Par une décision du 25 avril 2022, la chambre de discipline du conseil régional de l’ordre des pharmaciens d’Ile-de-France a prononcé à l’encontre de M. A la sanction de l’interdiction définitive d’exercer la pharmacie.
Procédure devant la chambre de discipline du Conseil national de l’ordre des pharmaciens :
Par une requête enregistrée le 2 juin 2022, régularisée le 3 juin 2022, M. A, représenté par Me Benchetrit, demande à la juridiction d’appel d’annuler la décision de première instance.
Il soutient :
- avoir pris en considération les remarques de l’agence régionale de santé et avoir fait son possible pour apporter les correctifs nécessaires à une bonne pratique de sa profession ;
- que ses méthodes de travail ont radicalement changé ;
N° AD/06421-2/CN 2
– que toutes les préparations sont sous-traitées à la pharmacie B depuis 2015 et qu’il n’en effectue aucune dans son préparatoire ;
- qu’il a entrepris d’importants travaux de réfection en 2016 et en 2021 et a rangé son officine afin de mieux accueillir les patients ;
- que son système informatique a été changé pour permettre un meilleur suivi ;
- qu’il tient un cahier des périmés à venir et qu’il a établi une procédure de gestion des périmés ;
- qu’il ne commercialise plus les produits identifiés par l’agence régionale de santé comme non autorisés à la vente en officine ;
- qu’il a retrouvé les registres des médicaments dérivés du sang et des médicaments stupéfiants ;
- qu’il a affiché des procédures de bonnes pratiques pour guider son personnel et s’est livré à une auto-évaluation sur le référentiel qualité, obtenant une note de 89/100 ;
- qu’il rencontre des problèmes de santé qui l’amènent à fermer son officine ponctuellement ;
- que la sanction est disproportionnée, et aurait des conséquences désastreuses sur sa vie personnelle.

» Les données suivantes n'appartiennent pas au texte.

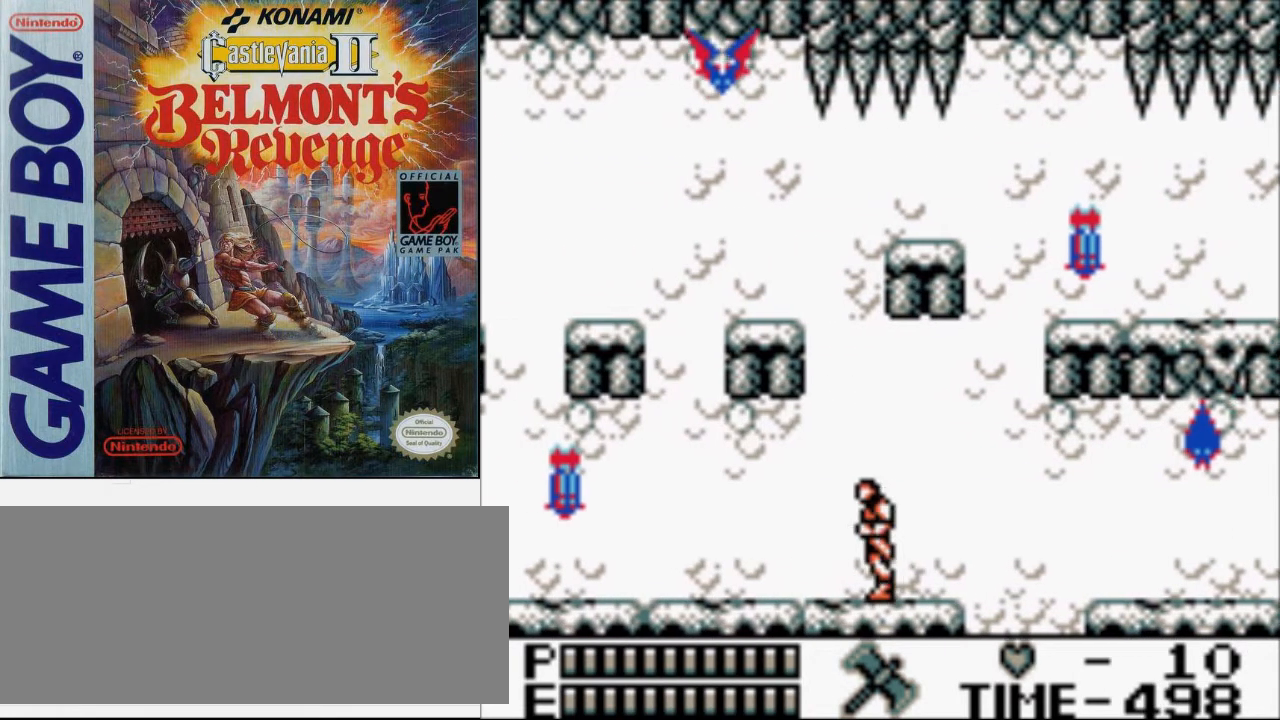
{"buttons": ["DPAD_UP", "DPAD_LEFT"], "events": [[467, "DPAD_UP", "down"]]}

Par un mémoire enregistré le 18 juillet 2022, la directrice de l’agence régionale de santé d’Ile-de-France, conclut au rejet de la requête d’appel.
Elle fait valoir :
- que de nombreux manquements ont été constatés lors de l’inspection, dont l’insalubrité de l’officine due à une mauvaise tenue des locaux ne permettant pas au titulaire d’assurer des actes officinaux de qualité ;
- que M. A n’établit pas la mise en conformité du préparatoire et le registre n’étant pas correctement tenu, il n’est pas possible de savoir quelles préparations ont été réalisées ou non ;
- que si des travaux ont été réalisés, ils ne sont pas de nature à remettre en cause les constatations effectuées lors de l’inspection et n’ont pas résolu les problèmes d’insalubrité et de désordre dans l’officine ;
- que M. A a sous-estimé la gravité des manquements et n’a pas pris les mesures nécessaires malgré plusieurs inspections et sanctions.
M. A a produit un mémoire enregistré le 29 novembre 2022, régularisé le 1er décembre 2022, qui n’a pas été communiqué.
M. A a produit des pièces enregistrées le 7 décembre 2022, régularisées le 12 décembre 2022, qui n’ont pas été communiquées.
Vu les autres pièces du dossier.
Vu :
- le code de la santé publique, dans sa version applicable avant l’entrée en vigueur du décret n° 2022-381 du 16 mars 2022 ;
- la loi n° 2021-689 du 31 mai 2021 relative à la gestion de la sortie de la crise sanitaire ;
- l’ordonnance n° 2020-1402 du 18 novembre 2020 ;
- le décret n° 2020-1406 du 18 novembre 2020 ;
- le code de justice administrative.
Les parties ont été régulièrement averties du jour de l’audience.
N° AD/06421-2/CN 3
Ont été entendus au cours de l’audience publique :
- le rapport de Mme Y ;
- les explications de M. A,
- les observations de M. C, représentant la directrice générale de l’agence régionale de santé d’Ile-de-France,
- les observations de Me Benchetrit, pour M. A.
Le pharmacien poursuivi a eu la parole en dernier.
Considérant ce qui suit :
1. Le directeur général de l’agence régionale de santé d’Ile-de-France a formé une plainte enregistrée le 4 novembre 2020 au conseil régional de l’ordre des pharmaciens d’Ile-de- France dirigée contre M. A, pharmacien titulaire, à la suite de l’inspection réalisée dans son officine le 29 janvier 2020. M. A fait appel de la décision du 25 avril 2022 par laquelle la chambre de discipline du conseil régional de l’ordre des pharmaciens d’Ile-de-France a prononcé à son encontre la sanction de l’interdiction définitive d’exercer la pharmacie.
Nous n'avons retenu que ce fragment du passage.